* **PROBLEM REQUIREMENTS**: Give the records below, from the line containing "family: Scolopacidae" down to the line containing "scientific name: Kickxia elatine" with both ends included, as a Markdown table with a Row column numbering the entries and a Line column holding each line. Leave out any blank lines.

* **EXTRACTED MATERIAL**:
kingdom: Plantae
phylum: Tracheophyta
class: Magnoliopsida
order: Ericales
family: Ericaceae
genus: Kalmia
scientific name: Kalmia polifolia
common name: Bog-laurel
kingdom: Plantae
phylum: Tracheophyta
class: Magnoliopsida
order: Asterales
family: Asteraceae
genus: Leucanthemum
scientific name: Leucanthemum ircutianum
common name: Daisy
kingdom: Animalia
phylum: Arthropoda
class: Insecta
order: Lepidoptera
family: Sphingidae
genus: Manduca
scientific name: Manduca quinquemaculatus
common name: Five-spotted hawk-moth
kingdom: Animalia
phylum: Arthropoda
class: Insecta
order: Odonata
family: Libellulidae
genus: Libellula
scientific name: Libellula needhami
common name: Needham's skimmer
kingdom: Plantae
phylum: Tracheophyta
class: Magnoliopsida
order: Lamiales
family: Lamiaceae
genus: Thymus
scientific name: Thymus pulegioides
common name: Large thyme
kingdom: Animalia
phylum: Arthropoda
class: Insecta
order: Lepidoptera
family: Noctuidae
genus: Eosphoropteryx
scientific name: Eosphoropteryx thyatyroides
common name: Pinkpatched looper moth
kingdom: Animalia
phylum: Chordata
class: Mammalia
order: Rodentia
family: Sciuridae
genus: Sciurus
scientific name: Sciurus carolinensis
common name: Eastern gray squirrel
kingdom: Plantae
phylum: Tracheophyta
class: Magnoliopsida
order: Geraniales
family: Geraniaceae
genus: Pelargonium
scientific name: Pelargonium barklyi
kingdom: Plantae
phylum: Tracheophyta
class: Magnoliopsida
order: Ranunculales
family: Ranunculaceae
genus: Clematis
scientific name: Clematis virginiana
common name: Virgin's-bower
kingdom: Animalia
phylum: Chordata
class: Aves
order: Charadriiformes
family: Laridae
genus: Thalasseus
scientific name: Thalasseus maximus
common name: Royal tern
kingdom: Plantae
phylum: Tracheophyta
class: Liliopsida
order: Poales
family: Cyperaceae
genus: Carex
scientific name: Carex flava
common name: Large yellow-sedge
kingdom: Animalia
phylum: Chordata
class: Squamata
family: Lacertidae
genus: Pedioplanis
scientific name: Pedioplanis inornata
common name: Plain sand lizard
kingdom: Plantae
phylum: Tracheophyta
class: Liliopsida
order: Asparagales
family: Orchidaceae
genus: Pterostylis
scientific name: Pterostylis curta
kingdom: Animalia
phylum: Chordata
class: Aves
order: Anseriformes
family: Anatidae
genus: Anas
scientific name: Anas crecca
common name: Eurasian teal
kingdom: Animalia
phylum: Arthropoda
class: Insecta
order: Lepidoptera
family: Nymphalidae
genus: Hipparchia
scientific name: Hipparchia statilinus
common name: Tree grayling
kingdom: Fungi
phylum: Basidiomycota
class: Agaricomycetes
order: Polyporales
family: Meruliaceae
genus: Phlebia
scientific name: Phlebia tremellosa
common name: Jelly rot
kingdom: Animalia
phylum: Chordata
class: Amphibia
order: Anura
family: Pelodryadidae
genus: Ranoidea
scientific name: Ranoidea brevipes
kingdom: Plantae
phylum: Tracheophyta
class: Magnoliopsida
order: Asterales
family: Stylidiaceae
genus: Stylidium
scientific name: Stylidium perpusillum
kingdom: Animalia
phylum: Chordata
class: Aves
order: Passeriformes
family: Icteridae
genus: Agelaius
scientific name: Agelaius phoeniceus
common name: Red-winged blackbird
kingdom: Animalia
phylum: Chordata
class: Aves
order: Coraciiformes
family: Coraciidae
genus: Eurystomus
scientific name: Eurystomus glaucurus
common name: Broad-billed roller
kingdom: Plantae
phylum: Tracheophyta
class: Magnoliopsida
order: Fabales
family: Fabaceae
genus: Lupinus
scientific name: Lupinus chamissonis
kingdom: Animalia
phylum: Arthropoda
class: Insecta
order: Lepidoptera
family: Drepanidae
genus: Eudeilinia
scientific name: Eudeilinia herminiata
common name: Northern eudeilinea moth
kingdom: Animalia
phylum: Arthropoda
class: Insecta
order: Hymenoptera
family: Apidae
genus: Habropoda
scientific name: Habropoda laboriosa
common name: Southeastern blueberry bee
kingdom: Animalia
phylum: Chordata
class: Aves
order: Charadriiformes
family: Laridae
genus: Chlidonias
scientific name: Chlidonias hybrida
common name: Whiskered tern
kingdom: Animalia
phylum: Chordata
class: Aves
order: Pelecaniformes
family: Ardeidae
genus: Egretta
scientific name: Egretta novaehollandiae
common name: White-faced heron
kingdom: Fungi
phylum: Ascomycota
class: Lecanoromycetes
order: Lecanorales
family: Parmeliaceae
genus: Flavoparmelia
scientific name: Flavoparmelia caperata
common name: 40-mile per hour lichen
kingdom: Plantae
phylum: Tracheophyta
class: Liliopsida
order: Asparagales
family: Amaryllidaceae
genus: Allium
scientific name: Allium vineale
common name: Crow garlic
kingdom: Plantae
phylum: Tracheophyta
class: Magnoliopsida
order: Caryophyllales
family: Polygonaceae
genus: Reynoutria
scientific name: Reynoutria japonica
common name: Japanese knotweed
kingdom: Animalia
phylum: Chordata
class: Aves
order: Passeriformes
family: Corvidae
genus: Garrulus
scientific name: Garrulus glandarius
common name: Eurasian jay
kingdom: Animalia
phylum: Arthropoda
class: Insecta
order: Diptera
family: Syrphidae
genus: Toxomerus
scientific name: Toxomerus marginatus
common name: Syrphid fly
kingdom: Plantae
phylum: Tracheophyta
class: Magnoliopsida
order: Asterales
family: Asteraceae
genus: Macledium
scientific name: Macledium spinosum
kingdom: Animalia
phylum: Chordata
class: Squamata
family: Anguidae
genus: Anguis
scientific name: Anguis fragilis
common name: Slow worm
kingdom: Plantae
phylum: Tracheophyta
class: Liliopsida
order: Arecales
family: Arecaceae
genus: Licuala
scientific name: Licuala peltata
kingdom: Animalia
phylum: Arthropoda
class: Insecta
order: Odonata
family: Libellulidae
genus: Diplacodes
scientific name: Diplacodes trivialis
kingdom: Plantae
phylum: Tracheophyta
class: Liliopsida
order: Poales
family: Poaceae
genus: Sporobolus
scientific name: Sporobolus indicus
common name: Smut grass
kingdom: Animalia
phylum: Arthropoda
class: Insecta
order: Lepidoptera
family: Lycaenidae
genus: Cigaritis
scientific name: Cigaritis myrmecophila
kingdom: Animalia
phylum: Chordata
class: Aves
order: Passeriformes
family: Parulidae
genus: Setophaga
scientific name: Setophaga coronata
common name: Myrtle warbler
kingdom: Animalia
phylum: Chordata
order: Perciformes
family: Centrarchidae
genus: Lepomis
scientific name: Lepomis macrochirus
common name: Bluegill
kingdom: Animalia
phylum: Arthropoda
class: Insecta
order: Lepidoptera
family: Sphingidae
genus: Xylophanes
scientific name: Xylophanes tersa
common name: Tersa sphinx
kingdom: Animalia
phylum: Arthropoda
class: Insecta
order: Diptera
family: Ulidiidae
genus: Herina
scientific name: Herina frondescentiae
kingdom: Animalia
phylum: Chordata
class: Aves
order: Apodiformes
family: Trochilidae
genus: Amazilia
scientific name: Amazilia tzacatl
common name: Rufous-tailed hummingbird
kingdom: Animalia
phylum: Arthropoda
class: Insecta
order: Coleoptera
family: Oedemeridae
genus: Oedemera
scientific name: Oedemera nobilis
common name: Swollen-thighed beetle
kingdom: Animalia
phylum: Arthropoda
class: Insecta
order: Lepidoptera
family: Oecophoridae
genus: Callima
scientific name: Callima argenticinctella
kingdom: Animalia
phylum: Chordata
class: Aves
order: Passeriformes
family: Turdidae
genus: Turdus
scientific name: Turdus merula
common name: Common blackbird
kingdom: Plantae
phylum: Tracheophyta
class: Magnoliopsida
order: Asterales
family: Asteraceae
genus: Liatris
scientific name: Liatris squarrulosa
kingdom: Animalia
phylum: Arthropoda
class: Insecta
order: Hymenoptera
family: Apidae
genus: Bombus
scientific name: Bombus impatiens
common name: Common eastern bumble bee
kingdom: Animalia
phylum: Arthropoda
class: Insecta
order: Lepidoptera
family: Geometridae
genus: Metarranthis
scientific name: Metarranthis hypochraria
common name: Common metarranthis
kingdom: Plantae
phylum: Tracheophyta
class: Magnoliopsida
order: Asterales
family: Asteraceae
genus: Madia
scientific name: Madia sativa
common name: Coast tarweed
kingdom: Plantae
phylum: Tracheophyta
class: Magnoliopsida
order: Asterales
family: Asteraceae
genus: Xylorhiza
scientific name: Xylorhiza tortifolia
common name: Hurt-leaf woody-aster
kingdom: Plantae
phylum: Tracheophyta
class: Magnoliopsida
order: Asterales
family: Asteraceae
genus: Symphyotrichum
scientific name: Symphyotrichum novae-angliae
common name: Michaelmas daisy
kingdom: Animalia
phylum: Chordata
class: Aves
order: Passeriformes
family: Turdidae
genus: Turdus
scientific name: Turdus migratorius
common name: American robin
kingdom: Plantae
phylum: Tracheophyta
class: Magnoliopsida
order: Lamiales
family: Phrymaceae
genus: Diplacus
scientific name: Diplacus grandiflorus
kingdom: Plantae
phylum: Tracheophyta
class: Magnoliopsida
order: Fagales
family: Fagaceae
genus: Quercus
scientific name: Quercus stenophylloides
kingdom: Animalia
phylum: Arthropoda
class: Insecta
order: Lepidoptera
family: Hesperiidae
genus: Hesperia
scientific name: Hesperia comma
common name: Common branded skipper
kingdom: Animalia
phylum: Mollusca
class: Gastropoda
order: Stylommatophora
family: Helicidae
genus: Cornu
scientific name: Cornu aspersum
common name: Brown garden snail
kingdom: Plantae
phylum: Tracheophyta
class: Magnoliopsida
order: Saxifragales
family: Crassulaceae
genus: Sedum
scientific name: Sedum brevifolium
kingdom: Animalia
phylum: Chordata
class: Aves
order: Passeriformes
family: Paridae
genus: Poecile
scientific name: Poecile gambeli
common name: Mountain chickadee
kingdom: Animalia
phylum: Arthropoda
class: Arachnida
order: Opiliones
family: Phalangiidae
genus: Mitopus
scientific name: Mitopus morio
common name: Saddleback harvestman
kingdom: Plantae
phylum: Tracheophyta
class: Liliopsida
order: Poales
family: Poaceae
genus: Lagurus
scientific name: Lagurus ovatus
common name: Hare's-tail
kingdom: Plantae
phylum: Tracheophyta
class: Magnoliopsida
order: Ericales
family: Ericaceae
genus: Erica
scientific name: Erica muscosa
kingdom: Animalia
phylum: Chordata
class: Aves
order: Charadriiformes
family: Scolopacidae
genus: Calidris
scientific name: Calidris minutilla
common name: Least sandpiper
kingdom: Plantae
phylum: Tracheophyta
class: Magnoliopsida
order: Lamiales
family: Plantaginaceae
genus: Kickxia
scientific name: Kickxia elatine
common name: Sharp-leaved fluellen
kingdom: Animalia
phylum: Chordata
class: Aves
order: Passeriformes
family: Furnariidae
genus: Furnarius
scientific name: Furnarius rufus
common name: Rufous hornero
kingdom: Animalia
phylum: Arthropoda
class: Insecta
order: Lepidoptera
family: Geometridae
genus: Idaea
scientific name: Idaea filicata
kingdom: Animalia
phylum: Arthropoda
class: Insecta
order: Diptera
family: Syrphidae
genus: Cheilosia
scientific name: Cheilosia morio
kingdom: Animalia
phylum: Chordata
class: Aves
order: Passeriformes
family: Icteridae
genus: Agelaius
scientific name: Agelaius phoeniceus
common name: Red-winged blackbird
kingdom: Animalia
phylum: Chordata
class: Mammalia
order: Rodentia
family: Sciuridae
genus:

* **WRITTEN ANSWER**:
| Row | Line |
|---|---|
| 1 | family: Scolopacidae |
| 2 | genus: Calidris |
| 3 | scientific name: Calidris minutilla |
| 4 | common name: Least sandpiper |
| 5 | kingdom: Plantae |
| 6 | phylum: Tracheophyta |
| 7 | class: Magnoliopsida |
| 8 | order: Lamiales |
| 9 | family: Plantaginaceae |
| 10 | genus: Kickxia |
| 11 | scientific name: Kickxia elatine |